*Instructions to follow:*
Copy the lines below word for word, skipping any image.
[Dataset extract]
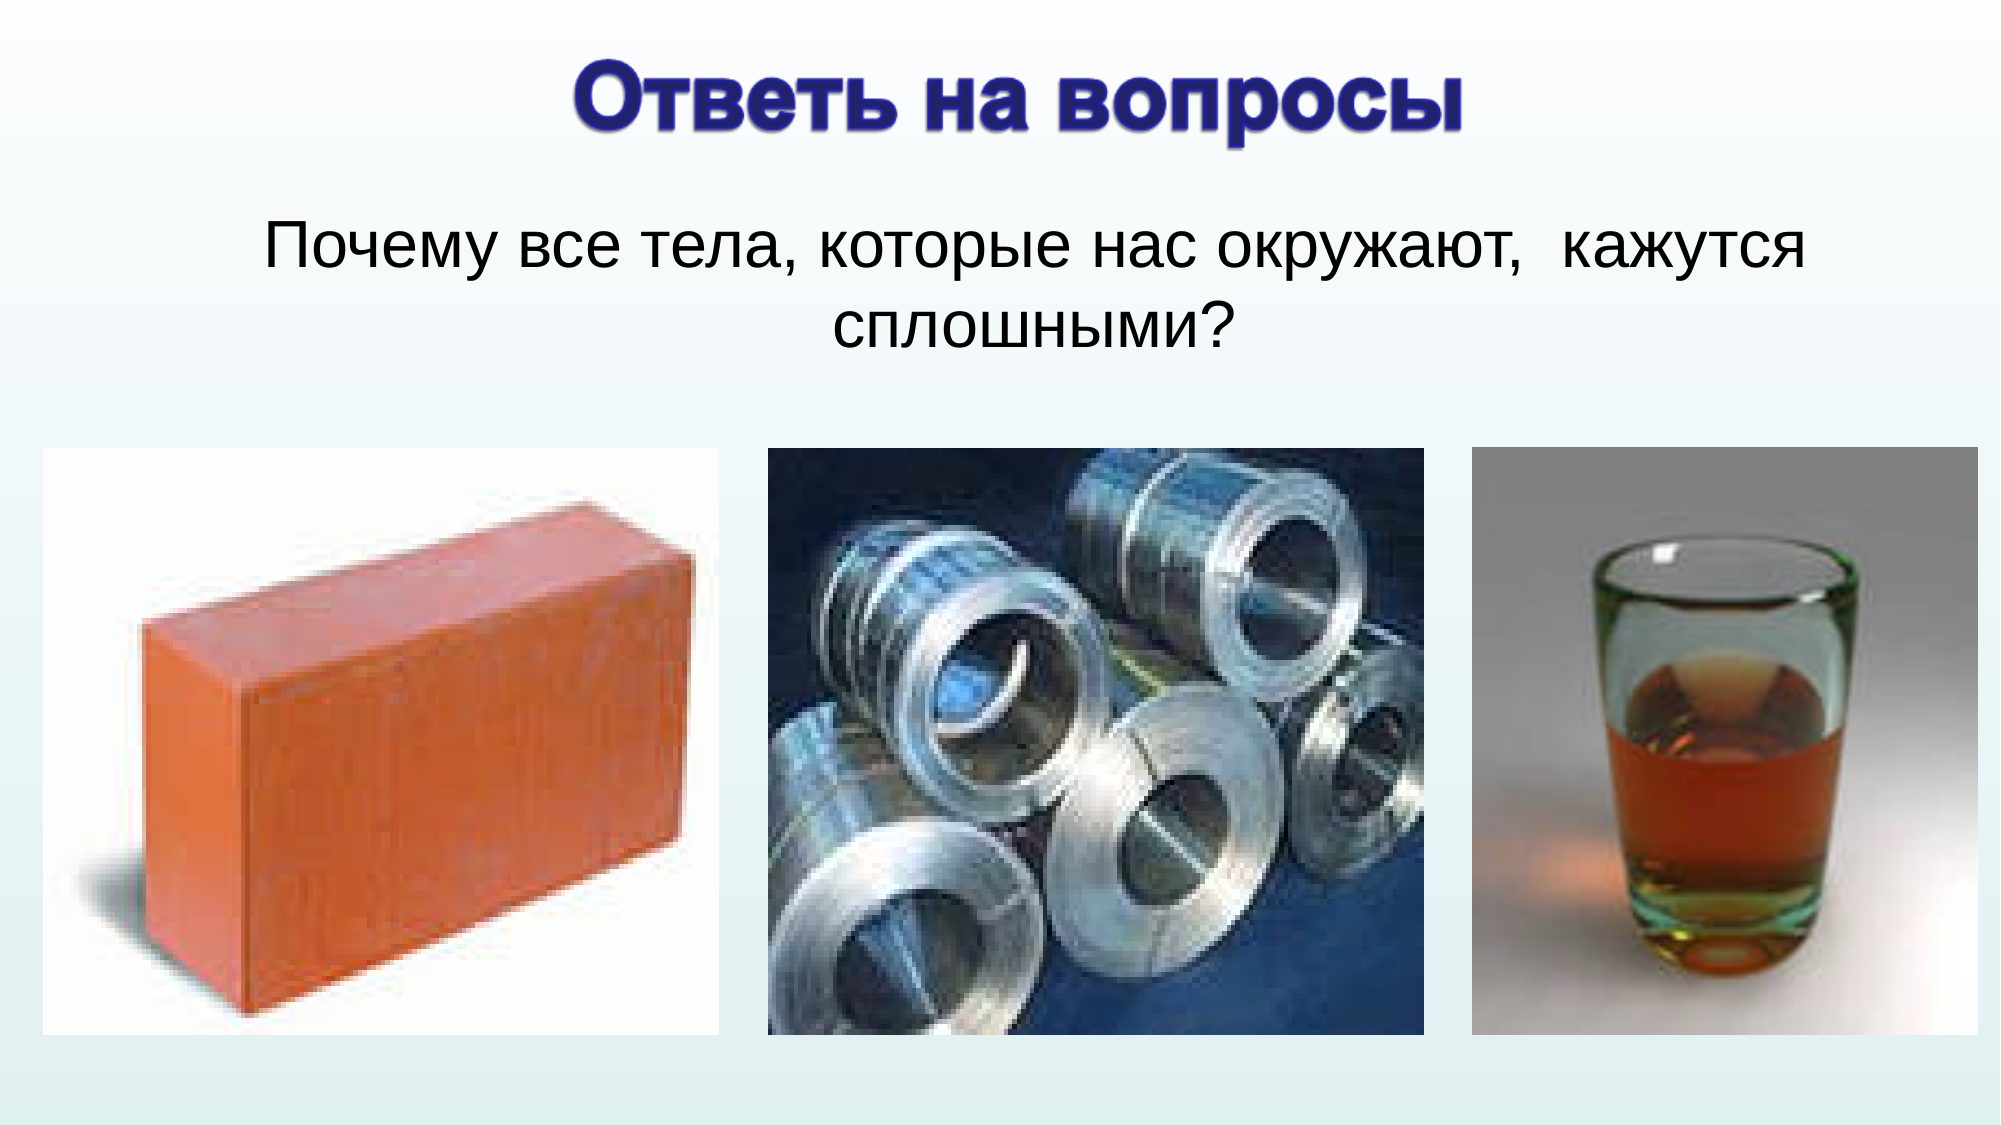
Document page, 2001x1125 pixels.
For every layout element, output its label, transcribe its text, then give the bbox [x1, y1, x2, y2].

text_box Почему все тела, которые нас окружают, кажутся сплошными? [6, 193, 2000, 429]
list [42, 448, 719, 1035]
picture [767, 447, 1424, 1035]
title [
[/Dataset extract]
*Expected answer:*
Document page, 2001x1125 pixels.
For every layout element, output its label, transcribe its text, then give the bbox [x1, y1, x2, y2].

text_box Почему все тела, которые нас окружают, кажутся сплошными? [6, 193, 2000, 429]
list [42, 448, 719, 1035]
picture [767, 447, 1424, 1035]
title [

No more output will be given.